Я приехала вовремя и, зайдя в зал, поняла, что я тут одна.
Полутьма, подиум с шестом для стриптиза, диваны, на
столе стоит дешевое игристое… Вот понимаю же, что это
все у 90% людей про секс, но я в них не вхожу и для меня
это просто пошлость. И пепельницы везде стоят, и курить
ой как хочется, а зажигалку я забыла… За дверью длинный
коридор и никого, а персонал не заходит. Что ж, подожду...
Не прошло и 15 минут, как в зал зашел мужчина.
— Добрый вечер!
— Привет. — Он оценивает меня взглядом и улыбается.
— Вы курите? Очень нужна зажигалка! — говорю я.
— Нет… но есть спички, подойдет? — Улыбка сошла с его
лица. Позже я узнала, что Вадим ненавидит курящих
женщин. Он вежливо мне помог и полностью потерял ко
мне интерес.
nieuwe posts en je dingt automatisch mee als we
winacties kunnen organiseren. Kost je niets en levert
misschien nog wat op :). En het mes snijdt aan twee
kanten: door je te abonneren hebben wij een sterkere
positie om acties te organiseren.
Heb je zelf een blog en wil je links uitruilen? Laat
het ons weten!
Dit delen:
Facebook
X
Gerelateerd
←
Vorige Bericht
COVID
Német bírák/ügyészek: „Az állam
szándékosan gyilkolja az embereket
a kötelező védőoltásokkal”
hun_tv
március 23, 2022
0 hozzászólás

** Your objective **
Reproduce only the lines running from the one with "Német bírák/ügyészek: „Az állam" through the final line of the listing above, both ends included.

** Task solution **
Német bírák/ügyészek: „Az állam
szándékosan gyilkolja az embereket
a kötelező védőoltásokkal”
hun_tv
március 23, 2022
0 hozzászólás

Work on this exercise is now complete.